Kas-iskelet sistemindeki ağrılar her hengam bağ dokusu hasarı ile birliktedir. Ağrının oluşması için tek ve büyük bir travma olması kural değildir. Günlük aktiviteler, tekrarlayan olağan hareketler, sportif aktivitelerden uzak bir hayat sürmek üzere durumlar da bağ dokusunda hasar oluşturabilir. Bağ dokusunu oluşturan kıkırdak, tendon ve ligamentler hasarlandıkça yük taşıma kapasiteleri azalır ve kritik had aşıldığında ağrı ve fonksiyon kaybı oluşur. Oluşan hasar vücut tarafından onarılmazsa ağrı kronikleşir. Bağ dokusundaki hasarın tarafına nazaran, Bel fıtığı, diz kireçlenmesi, topuk dikeni vs… üzere hastalık tabloları oluşur ve oluşan tabloların hepsi birer sonuçtur. Meselenin kaynağına değil de sonuçlarına odaklanmak sorunu çözmez. Ne ağrı kesici kullanmak ne de ameliyat olmak bu bağ dokusu hasarını güzelleştirmez. Fizyoterapi ya da manuel terapi ise kas dokusunu gaye aldığından spazmı çözüp süreksiz bir rahatlama sağlar. Proloterapi tam bu noktada hasarlı bağ dokusunu kalıcı ve doğal yoldan güzelleştirdiği için kalıcı düzgünlük sağlar.
Proloterapi, proliferan solüsyon enjeksiyonu ile yara düzgünleşme mekanizmalarının uyarılması, bu yolla dokuların tamir edilmesi ve yine şekillendirilmesini sağlar.

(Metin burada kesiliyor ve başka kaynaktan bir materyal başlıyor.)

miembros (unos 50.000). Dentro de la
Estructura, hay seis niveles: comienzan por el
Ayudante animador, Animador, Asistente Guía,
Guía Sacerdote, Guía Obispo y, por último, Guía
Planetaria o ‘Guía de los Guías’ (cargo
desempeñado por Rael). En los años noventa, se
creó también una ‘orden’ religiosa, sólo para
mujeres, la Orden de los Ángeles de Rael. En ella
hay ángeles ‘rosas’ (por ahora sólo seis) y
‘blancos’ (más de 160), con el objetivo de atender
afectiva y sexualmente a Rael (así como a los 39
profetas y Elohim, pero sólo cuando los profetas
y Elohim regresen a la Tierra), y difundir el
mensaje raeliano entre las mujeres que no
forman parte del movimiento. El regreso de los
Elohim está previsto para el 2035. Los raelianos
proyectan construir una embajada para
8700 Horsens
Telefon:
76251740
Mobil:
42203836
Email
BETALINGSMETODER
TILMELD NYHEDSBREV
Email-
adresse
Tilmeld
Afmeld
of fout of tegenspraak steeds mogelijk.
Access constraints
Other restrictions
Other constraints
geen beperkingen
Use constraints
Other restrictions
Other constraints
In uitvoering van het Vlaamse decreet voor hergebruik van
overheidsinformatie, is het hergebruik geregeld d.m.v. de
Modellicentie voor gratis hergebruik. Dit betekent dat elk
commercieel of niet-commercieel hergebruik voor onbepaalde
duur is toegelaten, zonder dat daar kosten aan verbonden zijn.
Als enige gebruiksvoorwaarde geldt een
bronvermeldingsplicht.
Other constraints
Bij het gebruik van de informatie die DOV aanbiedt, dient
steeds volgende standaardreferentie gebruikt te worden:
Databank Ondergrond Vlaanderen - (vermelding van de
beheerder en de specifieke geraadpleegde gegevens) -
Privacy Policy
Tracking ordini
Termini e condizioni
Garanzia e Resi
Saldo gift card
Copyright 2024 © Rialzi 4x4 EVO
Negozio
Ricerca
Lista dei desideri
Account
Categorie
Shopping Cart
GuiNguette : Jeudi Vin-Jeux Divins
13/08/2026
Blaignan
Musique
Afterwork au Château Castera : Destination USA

Proloterapi doğal yoldan güzelleşmeyi sağlayan bir tedavi metodudur. Ağrılı durumlara yol açan doku hasarlanmaları proloterapi sayesinde kalıcı olarak tedavi edilebilirler.
Proloterapide gaye bu hasarlı eklem, tendon ve ligamentlerin proliferan solüsyonlarla uyarılarak yenilenmesini ve yine şekillenmesini sağlamaktır.

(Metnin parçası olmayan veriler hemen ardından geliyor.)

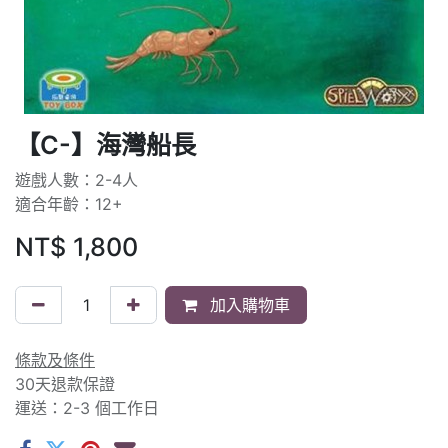
【C-】海灣船長
遊戲人數：2-4人
適合年齡：12+
NT$
1,800
加入購物車
條款及條件
30天退款保證
運送：2-3 個工作日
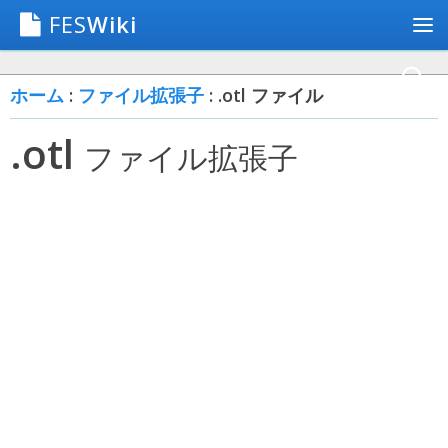
FES
Wiki
ホーム
:
ファイル拡張子
: .otl ファイル
.otl
ファイル拡張子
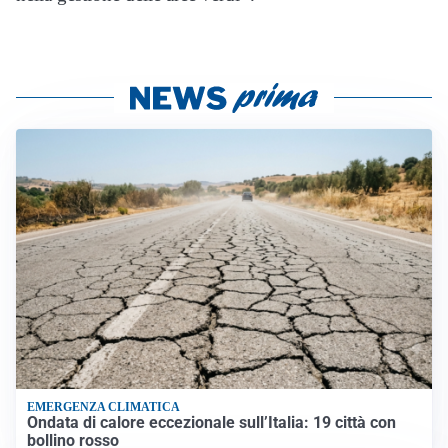
EMERGENZA CLIMATICA
Ondata di calore eccezionale sull’Italia: 19 città con
bollino rosso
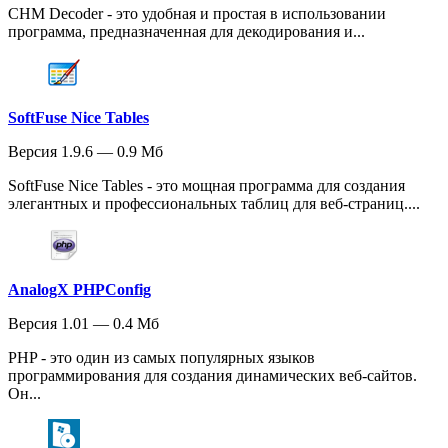
CHM Decoder - это удобная и простая в использовании
программа, предназначенная для декодирования и...
SoftFuse Nice Tables
Версия 1.9.6 — 0.9 Мб
SoftFuse Nice Tables - это мощная программа для создания
элегантных и профессиональных таблиц для веб-страниц....
AnalogX PHPConfig
Версия 1.01 — 0.4 Мб
PHP - это один из самых популярных языков
программирования для создания динамических веб-сайтов.
Он...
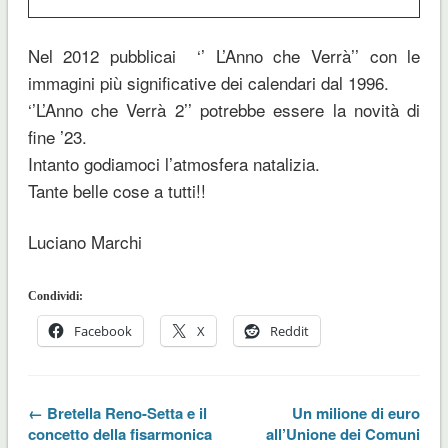
Nel 2012 pubblicai ‘’ L’Anno che Verrà’’ con le
immagini più significative dei calendari dal 1996.
‘’L’Anno che Verrà 2’’ potrebbe essere la novità di
fine ’23.
Intanto godiamoci l’atmosfera natalizia.
Tante belle cose a tutti!!
Luciano Marchi
Condividi:
Facebook
X
Reddit
← Bretella Reno-Setta e il
Un milione di euro
concetto della fisarmonica
all’Unione dei Comuni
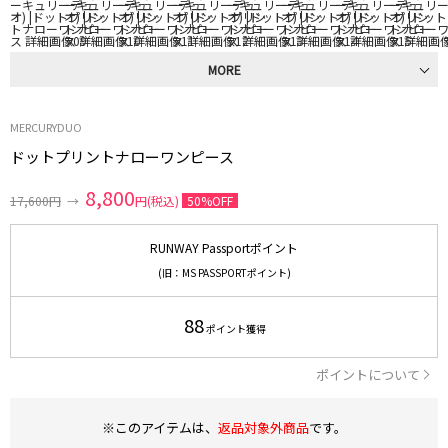
MORE
MERCURYDUO
ドットプリントナローワンピース
8,800
17,600円
→
円(税込)
50%OFF
RUNWAY Passportポイント
(旧：MS PASSPORTポイント)
88
ポイント獲得
ポイントについて
※このアイテムは、
返品対象外商品
です。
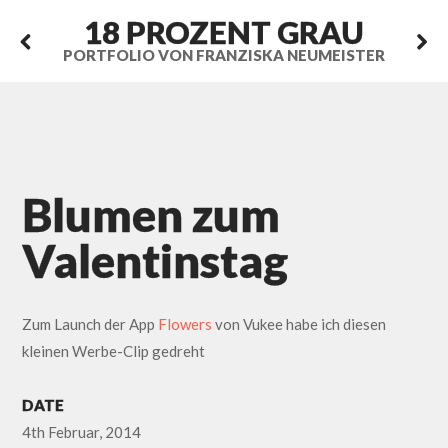
18 PROZENT GRAU
PORTFOLIO VON FRANZISKA NEUMEISTER
Blumen zum
Valentinstag
Zum Launch der App
Flowers
von Vukee habe ich diesen
kleinen Werbe-Clip gedreht
DATE
4th Februar, 2014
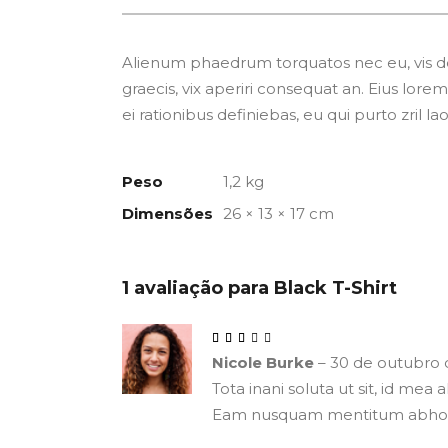
Alienum phaedrum torquatos nec eu, vis detra
graecis, vix aperiri consequat an. Eius lorem 
ei rationibus definiebas, eu qui purto zril l
Peso
1,2 kg
Dimensões
26 × 13 × 17 cm
1 avaliação para
Black T-Shirt
Nicole Burke
–
30 de outubro 
Tota inani soluta ut sit, id mea
Eam nusquam mentitum abhorrea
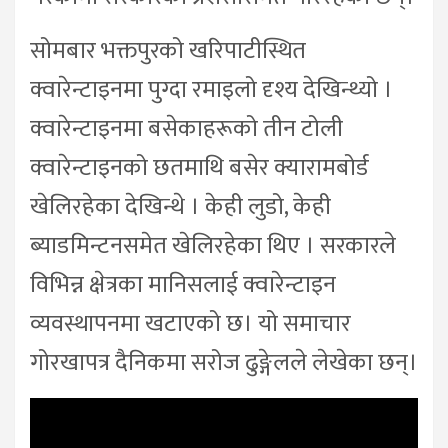
सोमबार भक्तपुरको खरिपाटीस्थित
क्वारेन्टाइनमा पुग्दा रमाइलो दृश्य देखिन्थ्यो ।
क्वारेन्टाइनमा बसेकाहरूको तीन टोली
क्वारेन्टाइनको छतमाथि बसेर क्यारामबोर्ड
खेलिरहेका देखिन्थे । केही लुडो, केही
ब्याडमिन्टनसमेत खेलिरहेका थिए । सरकारले
विभिन्न क्षेत्रका मानिसलाई क्वारेन्टाइन
व्यवस्थापनमा खटाएको छ। यो समाचार
गोरखापत्र दैनिकमा सरोज ढुङ्गेलले लेखेका छन्।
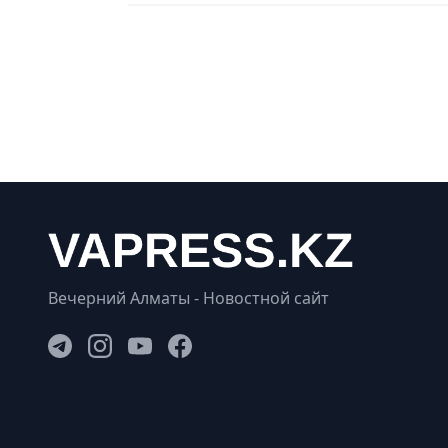
Вечерний Алматы - Новостной сайт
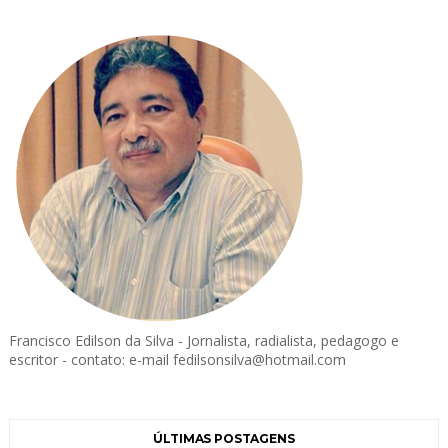
Francisco Edilson da Silva - Jornalista, radialista, pedagogo e
escritor - contato: e-mail fedilsonsilva@hotmail.com
ÚLTIMAS POSTAGENS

Proloterapi tedavisi kimseye hususî düzenlenen, 15-30 günlük periyodlarla uygulanan bir enjeksiyon usulüdür. Enjekte edilen likit kimyasal bir unsur, ilaç ya da steroid (kortizon vs) değildir; ağırlaştırılmış dextroz ve seyreltilmiş lokal anestezik kombinasyonu kullanılır. Doğal yoldan dokunun orjinal haliyle yine oluşturulması sağlanır. Proloterapi tekniğinin en dikkat cazibeli cihetlerinden biri ise tedavi mühletince fizikî bir kısıtlama yapılmaması, istirahat gerektirmemesidir.
''Platelet rich plasma" platelet (trombosit) cephesinden zenginleştirilmiş plazma pratiğinin kısaltılmış ismidir. Bir insandan alınan az ölçüdeki kanın bileşenlerine ayrıştırılması ile elde edilen "platelet cihetinden zenginleştirilmiş plazmanın" tekrar tıpkı kimseye enjeksiyon yoluyla geri verilmesi sürecidir.

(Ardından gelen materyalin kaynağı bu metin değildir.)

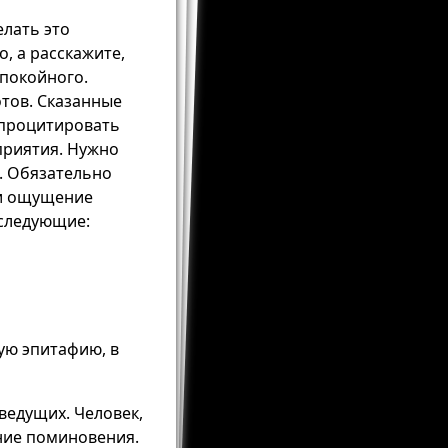
елать это
, а расскажите,
 покойного.
тов. Сказанные
 процитировать
приятия. Нужно
. Обязательно
 и ощущение
следующие:
ую эпитафию, в
ведущих. Человек,
ние поминовения.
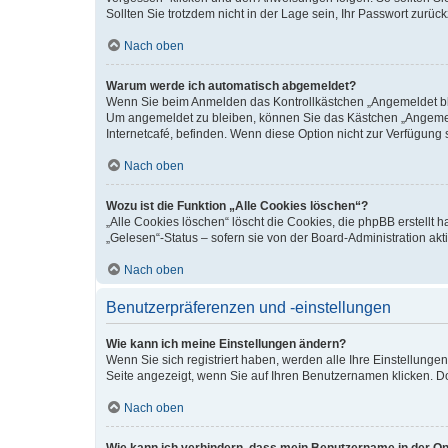
Sollten Sie trotzdem nicht in der Lage sein, Ihr Passwort zurü
Nach oben
Warum werde ich automatisch abgemeldet?
Wenn Sie beim Anmelden das Kontrollkästchen „Angemeldet blei
Um angemeldet zu bleiben, können Sie das Kästchen „Angemeld
Internetcafé, befinden. Wenn diese Option nicht zur Verfügung 
Nach oben
Wozu ist die Funktion „Alle Cookies löschen“?
„Alle Cookies löschen“ löscht die Cookies, die phpBB erstellt
„Gelesen“-Status – sofern sie von der Board-Administration a
Nach oben
Benutzerpräferenzen und -einstellungen
Wie kann ich meine Einstellungen ändern?
Wenn Sie sich registriert haben, werden alle Ihre Einstellung
Seite angezeigt, wenn Sie auf Ihren Benutzernamen klicken. Do
Nach oben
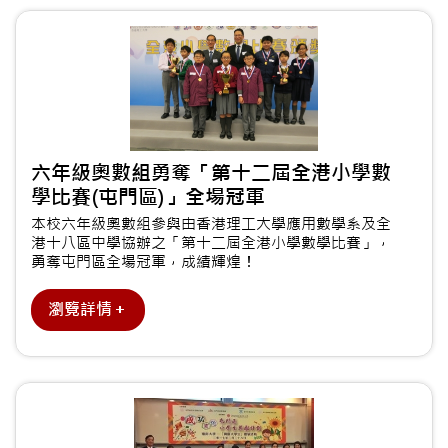
六年級奧數組勇奪「第十二屆全港小學數
學比賽(屯門區)」全場冠軍
本校六年級奧數組參與由香港理工大學應用數學系及全
港十八區中學協辦之「第十二屆全港小學數學比賽」，
勇奪屯門區全場冠軍，成績輝煌！
瀏覽詳情＋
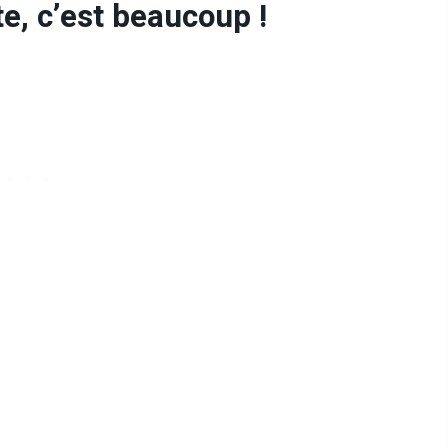
e, c’est beaucoup !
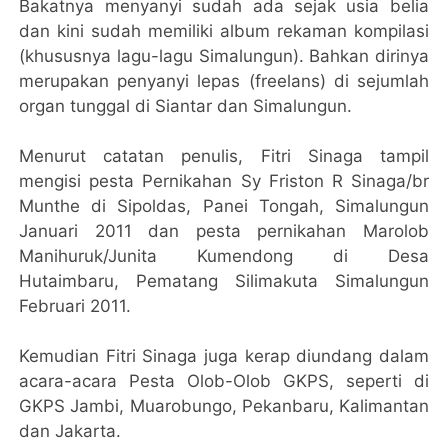
Bakatnya menyanyi sudah ada sejak usia belia
dan kini sudah memiliki album rekaman kompilasi
(khususnya lagu-lagu Simalungun). Bahkan dirinya
merupakan penyanyi lepas (freelans) di sejumlah
organ tunggal di Siantar dan Simalungun.
Menurut catatan penulis, Fitri Sinaga tampil
mengisi pesta Pernikahan Sy Friston R Sinaga/br
Munthe di Sipoldas, Panei Tongah, Simalungun
Januari 2011 dan pesta pernikahan Marolob
Manihuruk/Junita Kumendong di Desa
Hutaimbaru, Pematang Silimakuta Simalungun
Februari 2011.
Kemudian Fitri Sinaga juga kerap diundang dalam
acara-acara Pesta Olob-Olob GKPS, seperti di
GKPS Jambi, Muarobungo, Pekanbaru, Kalimantan
dan Jakarta.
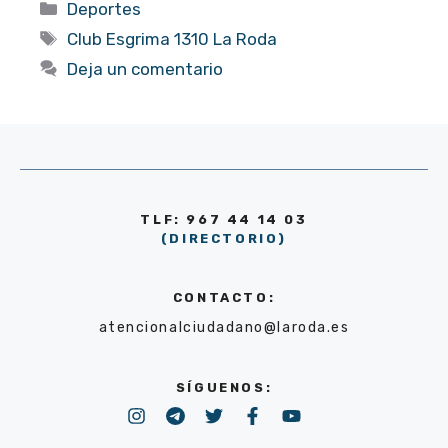
Categorías
Deportes
Etiquetas
Club Esgrima 1310 La Roda
Deja un comentario
TLF: 967 44 14 03
(DIRECTORIO)
CONTACTO:
atencionalciudadano@laroda.es
SÍGUENOS:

PRP sistemi; vücuda enjekte edildiği yerde dokuların yenilenmesine yardımcı olan bir prosedürdür. PRP enjeksiyonu ile bağ doku yapısında bulunan kollajen üretimi uyarılır. PRP laboratuvar ortamında bir seri solüsyonlar kullanılarak elde edilebildiği üzere bu işe hususî hazır kitler kullanılarak ta elde edilebilir. Her 10 ml kandan ortalama 3-5 ml PRP elde edilir. Zahmetli ve masraflı olduğu kadar sonlu hacimlerde üretilebilir. Bu yüzden enjeksiyon hacmi de sonludur.
Günümüzde yapılan yanlış pratiklerden biri eklem ağrılarında eklem içine PRP enjekte ederek ağrının geçmesini beklemektir. Gelgelelim kronik hasarlı bir eklemde eklemin destek dokularını güzelleştirmeden yalnızca eklem içine verilecek PRP ağrı denetiminde gayrikâfi kalacaktır. Bu türlü bir durumda yapılması gereken şey evvel 3-4 seans Proloterapi uygulayarak eklemin stabilitesini (sağlamlığını) sağlamak ve akabinde 2 ya da 3 seans Proloterapi ve PRP'yi birarada uygulayarak eklemi kalıcı olarak tedavi etmektir. Bu durum gereksiz maliyetlerin önüne geçeceği üzere, âlâ bir ağrı denetimi sağlayarak hasta memnuniyetini de artırır.